Calculates the weighted average of a series across your timeline.

Syntax

wtavg_series(Values, Weights, Filter, Placement)

Arguments

  • Values
    The series of values you want to average.
  • Weights
    The series containing the weights for each period.
  • FilterOptional
    An optional boolean condition to filter which periods to include.
  • PlacementOptional
    Tells the engine exactly where to drop the result on your timeline.

Timeshift

next
timeshift

Grabs a value from a future period for each time period.

Syntax

next(Series, Periods, Final Value)

Arguments

  • Series
    The series you want to look ahead at.
  • PeriodsOptional
    How many periods into the future you want to look. For example, enter 1 for the next period. Defaults to 1 if left blank.
  • Final ValueOptional
    The final value to use if there is no next period. If you leave this blank, it defaults to 0.
prev
timeshift

Grabs a value from a past period for each time period.
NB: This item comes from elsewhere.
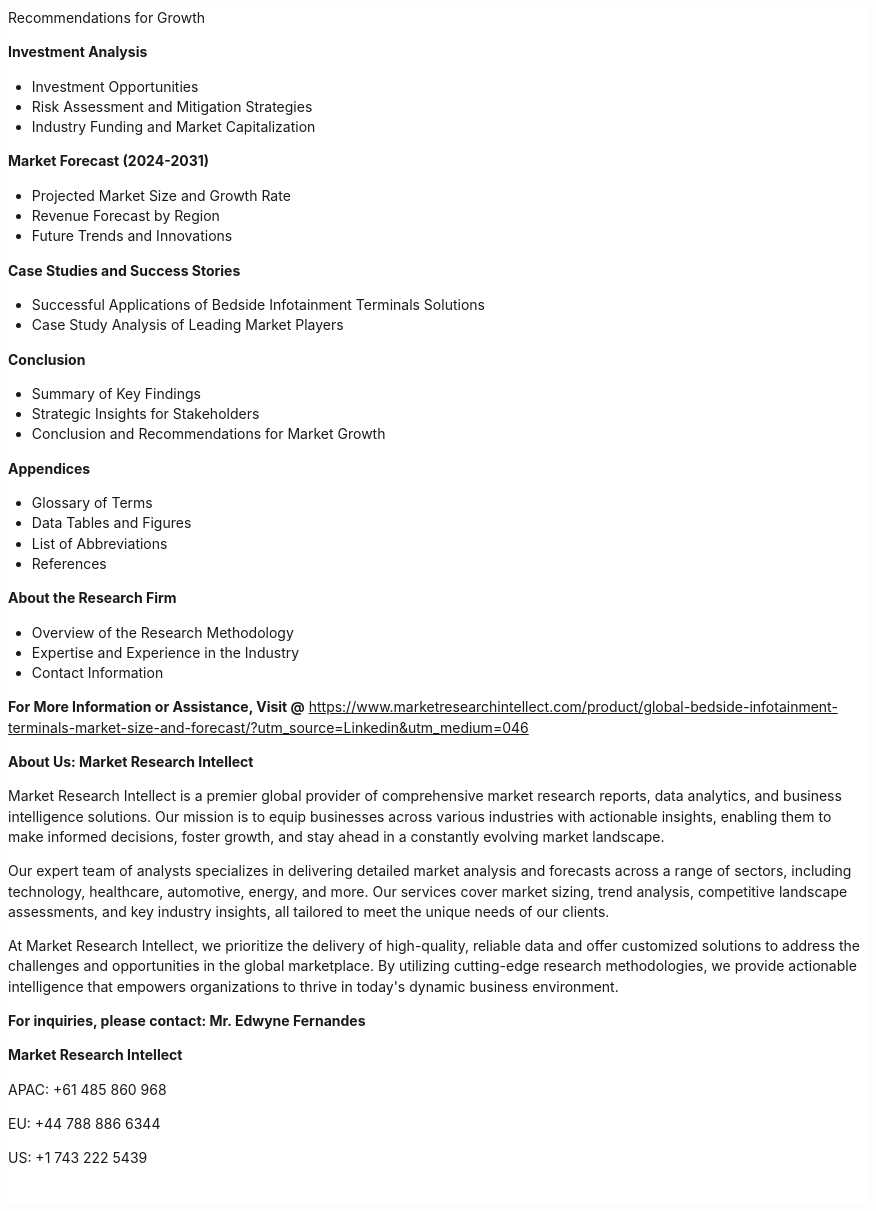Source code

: Recommendations for Growth</li></ul><p><strong>Investment Analysis</strong></p><ul><li>Investment Opportunities</li><li>Risk Assessment and Mitigation Strategies</li><li>Industry Funding and Market Capitalization</li></ul><p><strong>Market Forecast (2024-2031)</strong></p><ul><li>Projected Market Size and Growth Rate</li><li>Revenue Forecast by Region</li><li>Future Trends and Innovations</li></ul><p><strong>Case Studies and Success Stories</strong></p><ul><li>Successful Applications of Bedside Infotainment Terminals Solutions</li><li>Case Study Analysis of Leading Market Players</li></ul><p><strong>Conclusion</strong></p><ul><li>Summary of Key Findings</li><li>Strategic Insights for Stakeholders</li><li>Conclusion and Recommendations for Market Growth</li></ul><p><strong>Appendices</strong></p><ul><li>Glossary of Terms</li><li>Data Tables and Figures</li><li>List of Abbreviations</li><li>References</li></ul><p><strong>About the Research Firm</strong></p><ul><li>Overview of the Research Methodology</li><li>Expertise and Experience in the Industry</li><li>Contact Information</li></ul></div><div class="article-main__content" data-test-id="publishing-text-block"><p><span class="font-[700]"><strong>For More Information or Assistance, Visit @</strong>&nbsp;<a href="https://www.marketresearchintellect.com/product/global-bedside-infotainment-terminals-market-size-and-forecast/?utm_source=Linkedin&utm_medium=046">https://www.marketresearchintellect.com/product/global-bedside-infotainment-terminals-market-size-and-forecast/?utm_source=Linkedin&utm_medium=046</a></span></p><p><strong>About Us: Market Research Intellect</strong></p><p>Market Research Intellect is a premier global provider of comprehensive market research reports, data analytics, and business intelligence solutions. Our mission is to equip businesses across various industries with actionable insights, enabling them to make informed decisions, foster growth, and stay ahead in a constantly evolving market landscape.</p><p>Our expert team of analysts specializes in delivering detailed market analysis and forecasts across a range of sectors, including technology, healthcare, automotive, energy, and more. Our services cover market sizing, trend analysis, competitive landscape assessments, and key industry insights, all tailored to meet the unique needs of our clients.</p><p>At Market Research Intellect, we prioritize the delivery of high-quality, reliable data and offer customized solutions to address the challenges and opportunities in the global marketplace. By utilizing cutting-edge research methodologies, we provide actionable intelligence that empowers organizations to thrive in today's dynamic business environment.</p><p><strong>For inquiries, please contact: Mr. Edwyne Fernandes</strong></p><p><strong>Market Research Intellect</strong></p><p>APAC: +61 485 860 968</p><p>EU: +44 788 886 6344</p><p>US: +1 743 222 5439</p></div><div class="article-main__content" data-test-id="publishing-text-block">&nbsp;</div>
This is useful for calculating period-over-period growth or carrying over an ending balance to the current period's starting balance.

Syntax

prev(Series, Periods, Initial Value)

Arguments

  • Series
    The series you want to look back at.
  • PeriodsOptional
    How many periods back you want to look. For example, enter 1 to get the previous period's value. Defaults to 1 if left blank.
  • Initial ValueOptional
    The initial value to use if there is no previous period. You can pass in another variable as the initial value. If you leave this blank, the default is 0.